To simulate protein-protein interactions, we used the molecular-modelling package YASARA⁵⁶ to substitute individual residues and to search for minimum-energy conformations on the resulting modified candidate structures. For all structures, we carried out an energy minimization (EM) routine, which included steepest descent and simulated annealing minimization (until free energy stabilizes to within 50 J/mol) to remove clashes. All MD simulations were run using the AMBER14 force field⁶⁰ for solute, GAFF2⁶¹ and AM1BCC⁶² for ligands and TIP3P⁶² for water. The cutoff was 8 Å for Van der Waals forces (AMBER’s default value⁶³), and no cutoff was applied for electrostatic forces (using the Particle Mesh Ewald algorithm⁶⁴). The equations of motion were integrated with a multiple timestep of 1.25 fs for bonded interactions and 2.5 fs for non-bonded interactions at T = 298 K and P = 1 atm (NPT ensemble) via algorithms described in 65. Prior to counting the RBD’s hydrogen bonds and calculating the free energy, we carried out several pre-processing steps on the structure, including an optimization of the hydrogen-bonding network⁶⁶ to increase the solute stability and a pKa prediction to fine-tune the protonation states of protein residues at the chosen pH of 7.4⁶⁵. Insertions and mutations were carried out using YASARA’s BuildLoop and SwapRes commands⁶⁵, respectively.

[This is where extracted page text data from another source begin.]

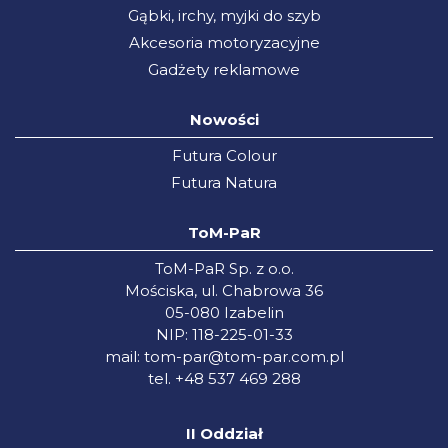
Gąbki, irchy, myjki do szyb
Akcesoria motoryzacyjne
Gadżety reklamowe
Nowości
Futura Colour
Futura Natura
ToM-PaR
ToM-PaR Sp. z o.o.
Mościska, ul. Chabrowa 36
05-080 Izabelin
NIP: 118-225-01-33
mail:
tom-par@tom-par.com.pl
tel. +48 537 469 288
II Oddział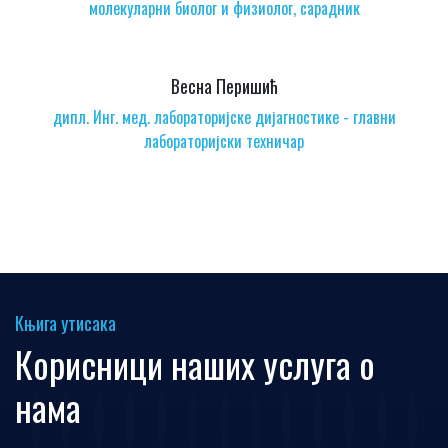
молекуларни биолог и физиолог, сарадник
Весна Перишић
дипл. Инг. мед. лабораторијске дијагностике - главни
лабораторијски техничар
Књига утисака
Корисници наших услуга о
нама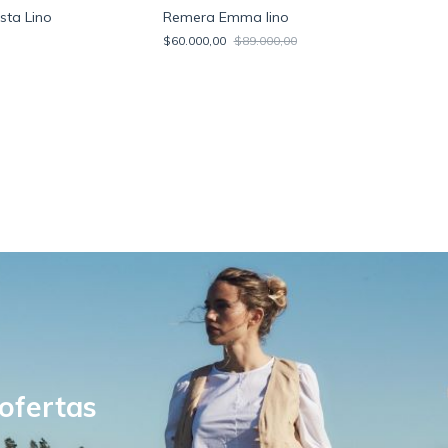
Remera Emma lino
sta Lino
$60.000,00
$89.000,00
 ofertas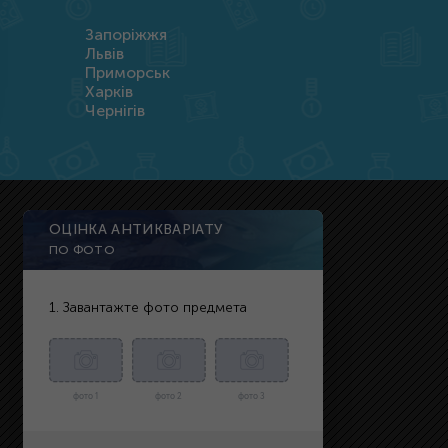
Запоріжжя
Львів
Приморськ
Харків
Чернігів
ОЦІНКА АНТИКВАРІАТУ
ПО ФОТО
1. Завантажте фото предмета
фото 1
фото 2
фото 3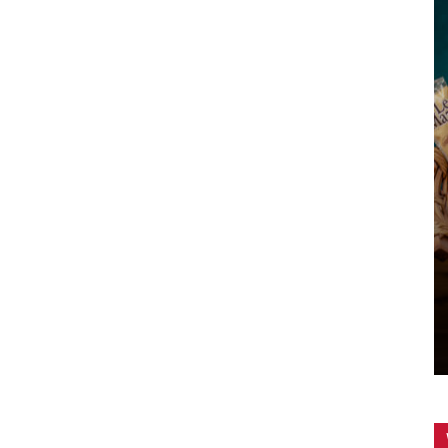
KOCHTIPPS
Spargel richtig zubereiten ist
keine Kunst!
Kochblogger
-
20. Mai 2026
0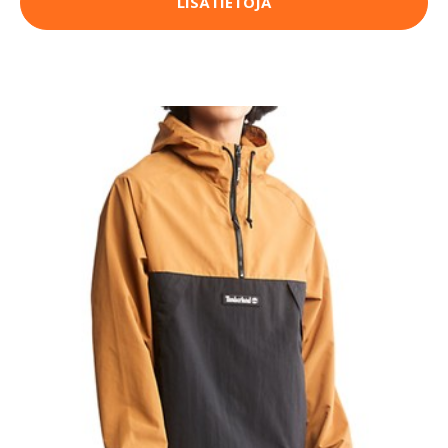
LISÄTIETOJA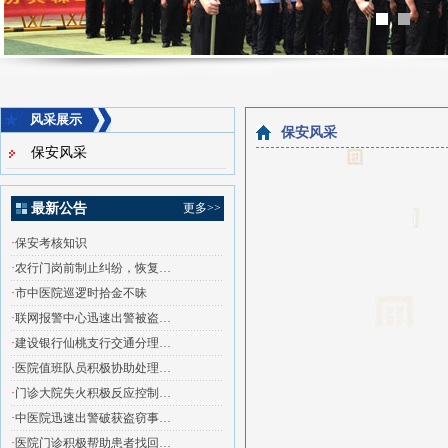
风采展示
保安风采
保安风采
最新公告
更多>>
·
保安考核知识
·
农行门岗前制止纠纷，恢复…
·
市中医院巡逻时拾金不昧
·
联网报警中心迅速出警被盗…
·
建设银行仙桃支行交通分理…
·
医院值班队员积极协助处理…
·
门诊大院失火积极反应控制…
·
中医院迅速出警破获盗窃事…
·
医院门诊积极帮助患者找回…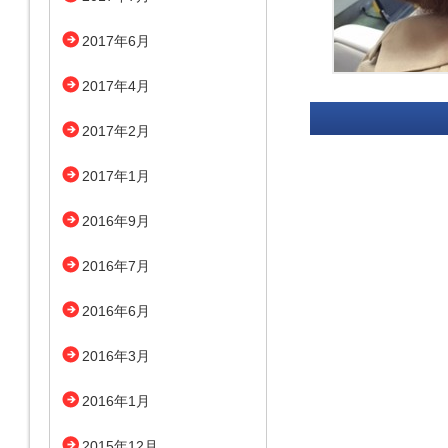
2017年6月
2017年4月
2017年2月
2017年1月
2016年9月
2016年7月
2016年6月
2016年3月
2016年1月
2015年12月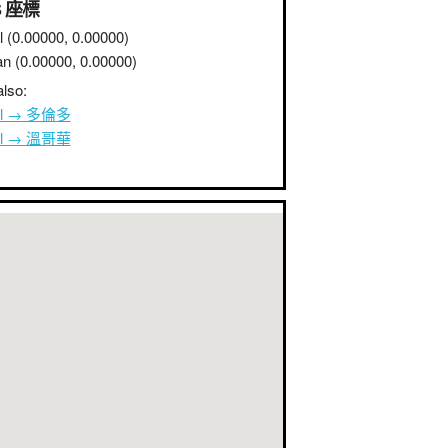
S 座標
l
(0.00000, 0.00000)
an
(0.00000, 0.00000)
lso:
ul → 多倫多
ul → 溫哥華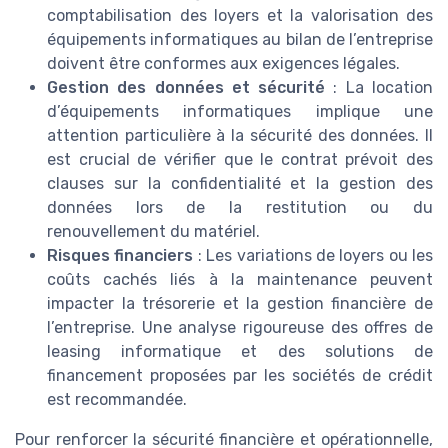
comptabilisation des loyers et la valorisation des
équipements informatiques au bilan de l’entreprise
doivent être conformes aux exigences légales.
Gestion des données et sécurité
: La location
d’équipements informatiques implique une
attention particulière à la sécurité des données. Il
est crucial de vérifier que le contrat prévoit des
clauses sur la confidentialité et la gestion des
données lors de la restitution ou du
renouvellement du matériel.
Risques financiers
: Les variations de loyers ou les
coûts cachés liés à la maintenance peuvent
impacter la trésorerie et la gestion financière de
l’entreprise. Une analyse rigoureuse des offres de
leasing informatique et des solutions de
financement proposées par les sociétés de crédit
est recommandée.
Pour renforcer la sécurité financière et opérationnelle,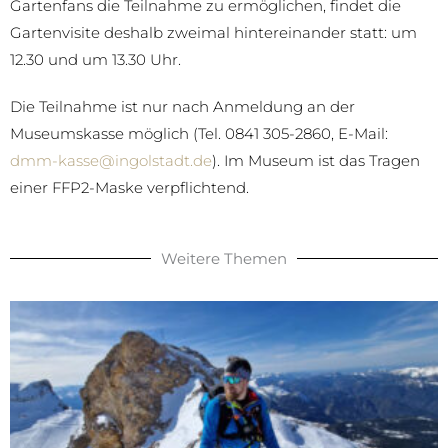
Gartenfans die Teilnahme zu ermöglichen, findet die
Gartenvisite deshalb zweimal hintereinander statt: um
12.30 und um 13.30 Uhr.
Die Teilnahme ist nur nach Anmeldung an der
Museumskasse möglich (Tel. 0841 305-2860, E-Mail:
dmm-kasse@ingolstadt.de
). Im Museum ist das Tragen
einer FFP2-Maske verpflichtend.
Weitere Themen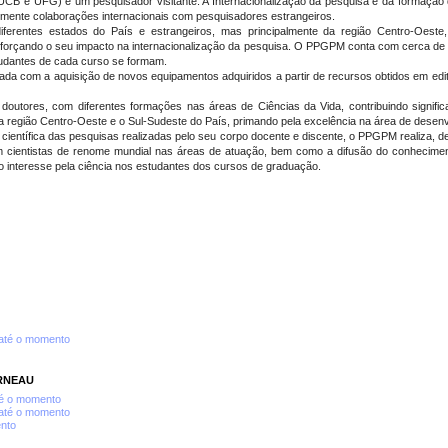
 UCB e UFG) e um pesquisador visitante. A Internacionalização da pesquisa e da formação 
lmente colaborações internacionais com pesquisadores estrangeiros.
rentes estados do País e estrangeiros, mas principalmente da região Centro-Oeste
 reforçando o seu impacto na internacionalização da pesquisa. O PPGPM conta com cerca d
tudantes de cada curso se formam.
eiçoada com a aquisição de novos equipamentos adquiridos a partir de recursos obtidos em e
doutores, com diferentes formações nas áreas de Ciências da Vida, contribuindo signif
e a região Centro-Oeste e o Sul-Sudeste do País, primando pela excelência na área de desenvo
 científica das pesquisas realizadas pelo seu corpo docente e discente, o PPGPM realiza, 
 cientistas de renome mundial nas áreas de atuação, bem como a difusão do conhecimento
o interesse pela ciência nos estudantes dos cursos de graduação.
até o momento
RNEAU
té o momento
até o momento
nto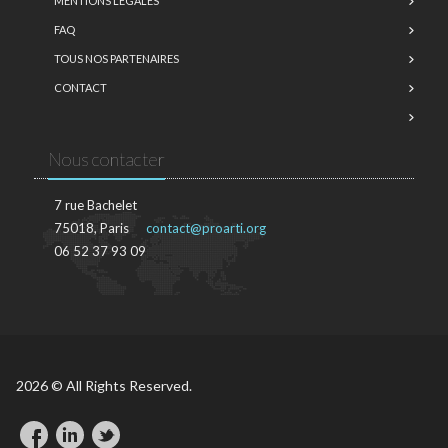
MENTIONS LÉGALES
FAQ
TOUS NOS PARTENAIRES
CONTACT
Nous contacter
7 rue Bachelet
75018, Paris
contact@proarti.org
06 52 37 93 09
2026 © All Rights Reserved.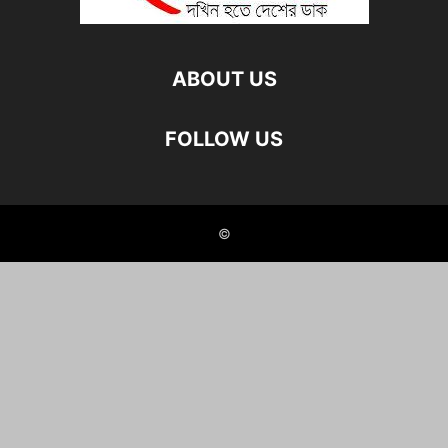
ABOUT US
FOLLOW US
©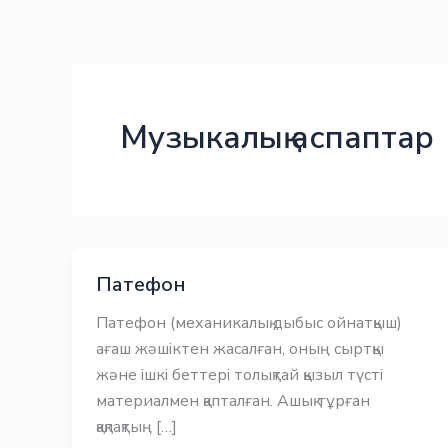
Skip
Заңнама
Заңнама
to
content
Музыкалық аспаптар
Патефон
Патефон (механикалық дыбыс ойнатқыш)
ағаш жәшіктен жасалған, оның сыртқы
және ішкі беттері толықтай қызыл түсті
материалмен қапталған. Ашық тұрған
қақпақтың […]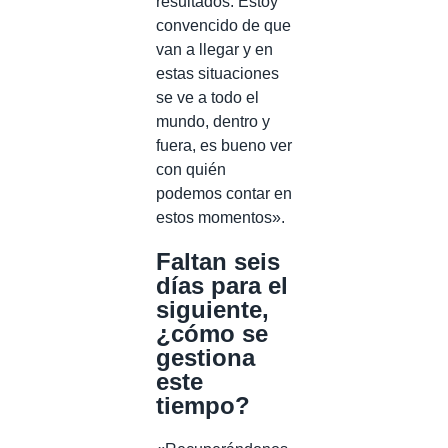
resultados. Estoy
convencido de que
van a llegar y en
estas situaciones
se ve a todo el
mundo, dentro y
fuera, es bueno ver
con quién
podemos contar en
estos momentos».
Faltan seis
días para el
siguiente,
¿cómo se
gestiona
este
tiempo?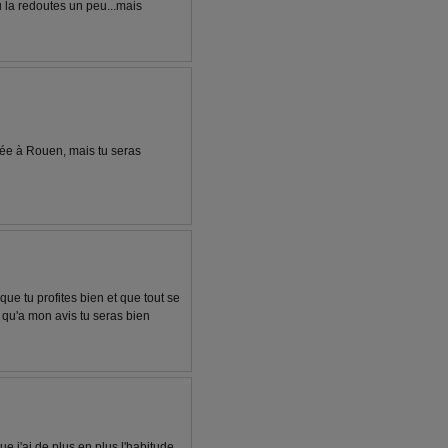
 la redoutes un peu...mais
ée à Rouen, mais tu seras
que tu profites bien et que tout se
i qu'a mon avis tu seras bien
e j'ai de plus en plus l'habitude ,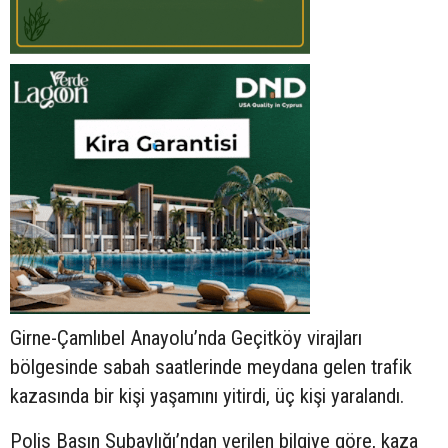
Girne-Çamlıbel Anayolu’nda Geçitköy virajları
bölgesinde sabah saatlerinde meydana gelen trafik
kazasında bir kişi yaşamını yitirdi, üç kişi yaralandı.
Polis Basın Subaylığı’ndan verilen bilgiye göre, kaza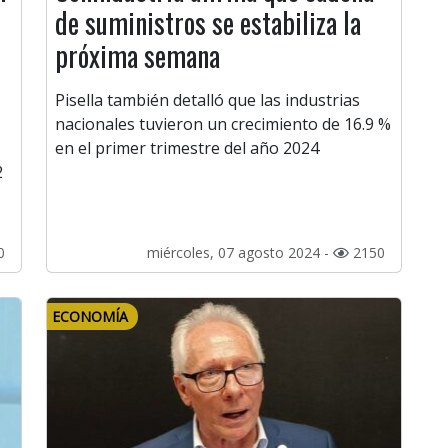
de suministros se estabiliza la
próxima semana
Pisella también detalló que las industrias
nacionales tuvieron un crecimiento de 16.9 %
en el primer trimestre del año 2024
2
0
miércoles, 07 agosto 2024 -
2150
ECONOMÍA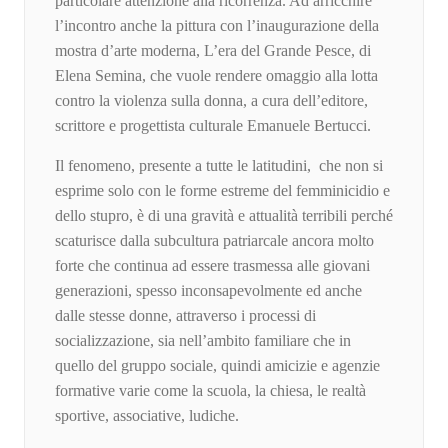
particolare attenzione alla ricorrenza. Ad arricchire
l’incontro anche la pittura con l’inaugurazione della
mostra d’arte moderna, L’era del Grande Pesce, di
Elena Semina, che vuole rendere omaggio alla lotta
contro la violenza sulla donna, a cura dell’editore,
scrittore e progettista culturale Emanuele Bertucci.
Il fenomeno, presente a tutte le latitudini, che non si
esprime solo con le forme estreme del femminicidio e
dello stupro, è di una gravità e attualità terribili perché
scaturisce dalla subcultura patriarcale ancora molto
forte che continua ad essere trasmessa alle giovani
generazioni, spesso inconsapevolmente ed anche
dalle stesse donne, attraverso i processi di
socializzazione, sia nell’ambito familiare che in
quello del gruppo sociale, quindi amicizie e agenzie
formative varie come la scuola, la chiesa, le realtà
sportive, associative, ludiche.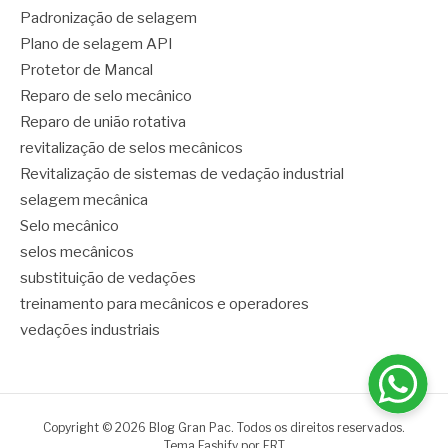
Padronização de selagem
Plano de selagem API
Protetor de Mancal
Reparo de selo mecânico
Reparo de união rotativa
revitalização de selos mecânicos
Revitalização de sistemas de vedação industrial
selagem mecânica
Selo mecânico
selos mecânicos
substituição de vedações
treinamento para mecânicos e operadores
vedações industriais
Copyright © 2026 Blog Gran Pac. Todos os direitos reservados.
Tema Fashify por
FRT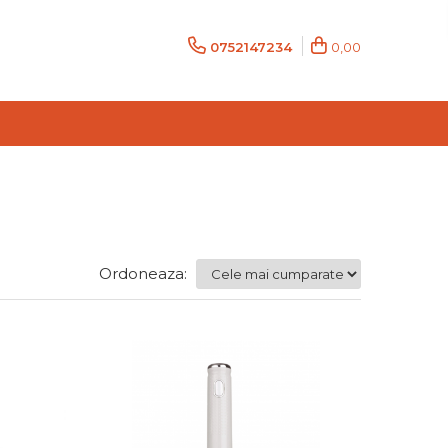
0752147234
0,00
Ordoneaza: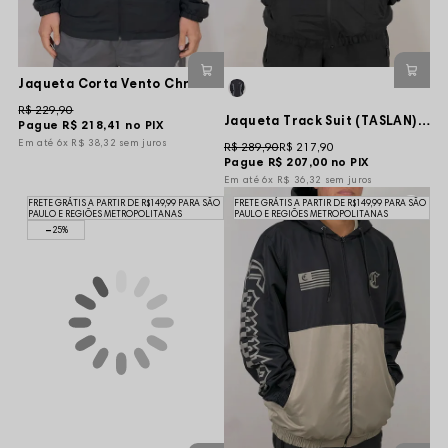
Jaqueta Corta Vento Chronic Break x World Refletivo - Preta
R$ 229,90
Jaqueta Track Suit (TASLAN) Cyber Essence - Preta
Pague
R$ 218,41
no PIX
6x
R$ 38,32
sem juros
R$ 289,90
R$ 217,90
Pague
R$ 207,00
no PIX
6x
R$ 36,32
sem juros
FRETE GRÁTIS A PARTIR DE R$149,99 PARA SÃO
FRETE GRÁTIS A PARTIR DE R$149,99 PARA SÃO
PAULO E REGIÕES METROPOLITANAS
PAULO E REGIÕES METROPOLITANAS
25%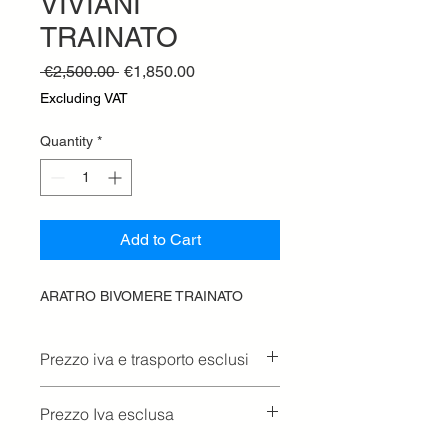
VIVIANI
TRAINATO
Regular
Sale
 €2,500.00 
€1,850.00
Price
Price
Excluding VAT
Quantity
*
Add to Cart
ARATRO BIVOMERE TRAINATO
Prezzo iva e trasporto esclusi
Prezzo Iva esclusa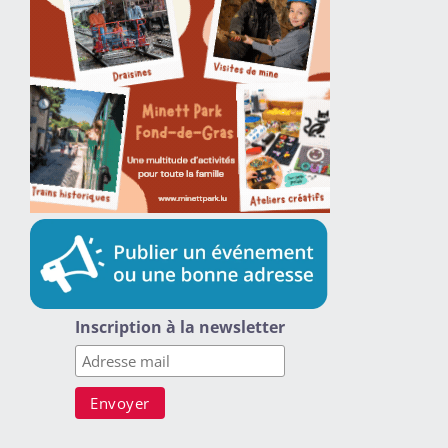
Inscription à la newsletter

Structure conformations from the simulations were collected every 100ps after 4ns of equilibration time as determined by the solute root mean square deviations (RMSDs) from the starting structure. For all bound structures, we ran the simulations for at least 10 ns post equilibrium and verified stability of time series for RBD-receptor hydrogen bond counts and root mean square deviation (RMSD) from these starting structures. Hydrogen bonds (H-bonds) were counted and tabulated using a distance and an angle approximation between donor and acceptor atoms as described in 66. It is important to note in this approach, salt bridges of proximate residues are effectively counted as H-bonds between basic side chain amide groups and acidic side chain carboxyl groups. Therefore, ionic interactions are also included in the H-bond count. In a previous publication, we show that the H-bond count, as defined here, correlates well with binding free energy estimates that were obtained using the molecular mechanics/generalized Born surface area method.

Average number of H-bonds

In previous studies, we have shown that the average number of H-Bonds correlates well with binding energy⁶⁷. Therefore, for each MD simulation, we recorded the number of H-bonds formed between protein-protein interactions (including ionic bonds) at each sampled conformation (snapshots). The average number of H-bonds was computed from all available sampled conformations after reaching equilibrium (4 ns). We performed three independent MD simulations from each complex and determined the grand average and standard error. Results are available in Table 4.

H-bond frequencies (%)

At each sampled conformation (snapshot) from a MD simulation, we tracked every H-bond (including ionic bonds) and recorded the participant amino acids from the ligand and receptor. We computed the frequency for each pair dividing the number of sampled conformations where the pair was present by the total number of sampled conformations (double bonds are not considered in this count) and multiplied by 100. H-bond frequencies (%) from every simulation are available in the Supplementary Information.